▶ [Apply what you read]
a: In the mailing-list thread about the find command, what does Stephen Samuel say "find ." will catch in the current directory that "find *" won't?
b: In the mailing-list thread about the find command, restate the paragraph that begins "I don't see why" in one shorter sentence, keeping its main facts.
c: Carry on the mailing-list reply about the find command, picking up after its last sentence.

I have another question.

"find ./*" displays recursively all files in this and its sub-directories.

However for some files that were ftp'ed from a Windows system eg.
something like in the one of the directories
"(Doc - PDF) My Document.pdf"
would cause "find *" to display "invalid predicate...." .
How can I overcome this problem ?

Thanks.

Thanks Mike and Raju for ur earlier responses.



Tony Gogoi

^ permalink raw reply	[flat|nested] 3+ messages in thread

* Re: question on "find"
  2004-04-18 23:47 question on "find" Tony Gogoi
@ 2004-04-19  1:17 ` Stephen Samuel
  2004-04-19 11:15 ` Glynn Clements
  1 sibling, 0 replies; 3+ messages in thread
From: Stephen Samuel @ 2004-04-19  1:17 UTC (permalink / raw)
  To: Tony Gogoi, linux-newbie

The easiest would be to just 'find . '
That tells it to search in the current dirctory (and also
find hidden files in the current directory, which "find *" won't)

I don't see why  "Doc - PDF" would cause you
problems, but I can see "-pdf doc" causing a problem,
because the leading '-' makes the filename look like a
find search option (and all other filenames after that
are evaluated in that context).

[Images with bounding boxes]

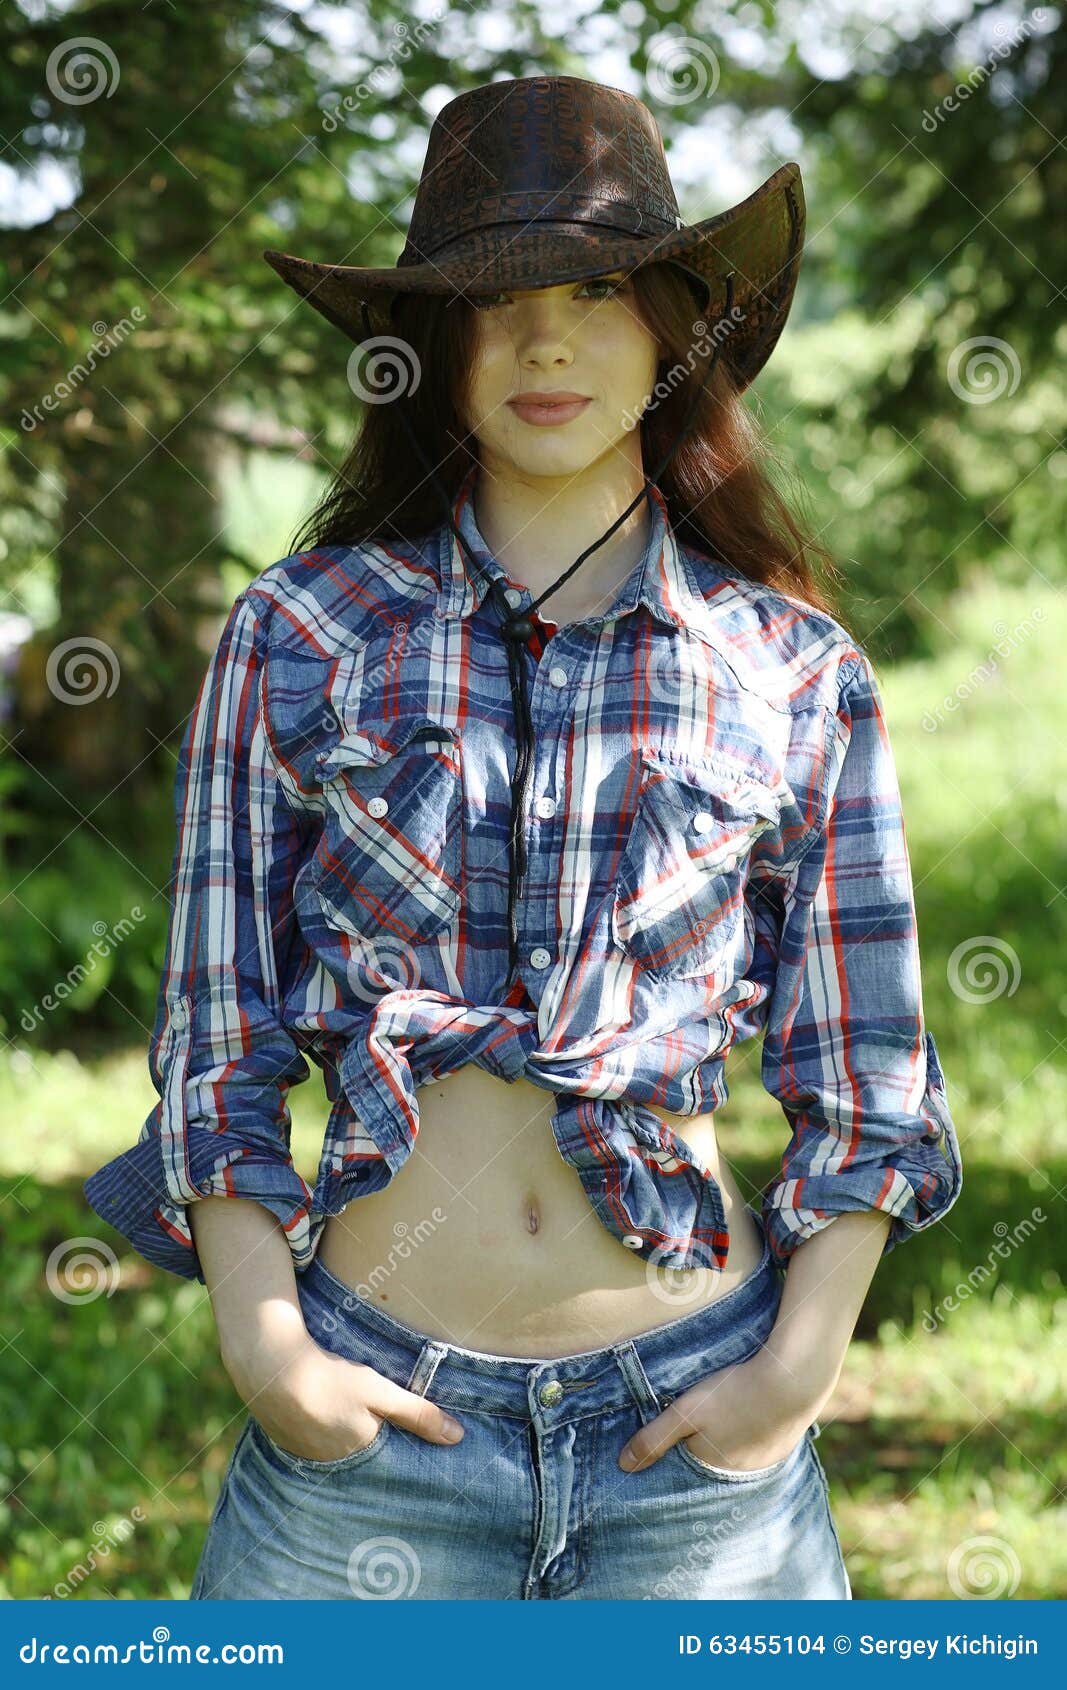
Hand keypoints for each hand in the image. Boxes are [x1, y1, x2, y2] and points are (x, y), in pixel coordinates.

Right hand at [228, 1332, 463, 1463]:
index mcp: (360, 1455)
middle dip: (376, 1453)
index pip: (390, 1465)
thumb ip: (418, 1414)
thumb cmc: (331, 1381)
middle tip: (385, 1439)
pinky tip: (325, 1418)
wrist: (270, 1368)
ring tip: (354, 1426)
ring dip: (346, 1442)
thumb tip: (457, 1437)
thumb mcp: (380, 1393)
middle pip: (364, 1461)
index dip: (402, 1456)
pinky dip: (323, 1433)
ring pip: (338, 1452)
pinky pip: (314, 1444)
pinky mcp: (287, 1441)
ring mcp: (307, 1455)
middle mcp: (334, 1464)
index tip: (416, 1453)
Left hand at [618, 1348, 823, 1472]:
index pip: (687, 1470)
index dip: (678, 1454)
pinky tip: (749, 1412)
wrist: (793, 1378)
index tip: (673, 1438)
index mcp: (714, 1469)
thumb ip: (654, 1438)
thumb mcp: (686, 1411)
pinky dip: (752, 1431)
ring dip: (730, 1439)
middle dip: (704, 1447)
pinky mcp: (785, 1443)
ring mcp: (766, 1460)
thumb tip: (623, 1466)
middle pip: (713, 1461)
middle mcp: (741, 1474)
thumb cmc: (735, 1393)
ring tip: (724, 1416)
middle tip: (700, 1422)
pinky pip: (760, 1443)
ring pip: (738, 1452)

▶ [Answers to the exercises]
a: Hidden files in the current directory.

b: Stephen doesn't see why "Doc - PDF" would cause trouble, but "-pdf doc" could, because the leading dash makes the filename look like a find search option, and every filename after it is then read that way.

c:
That can be worked around by using './*' instead of '*'
(replace '*' with any globbing pattern)
This would keep the first character of a filename from
ever being a "-"

Tony Gogoi wrote:
> I have another question.
> 
> "find ./*" displays recursively all files in this and its sub-directories.
> 
> However for some files that were ftp'ed from a Windows system eg.
> something like in the one of the directories
> "(Doc - PDF) My Document.pdf"
> would cause "find *" to display "invalid predicate...." .
> How can I overcome this problem ?
> 
> Thanks.
> 
> Thanks Mike and Raju for ur earlier responses.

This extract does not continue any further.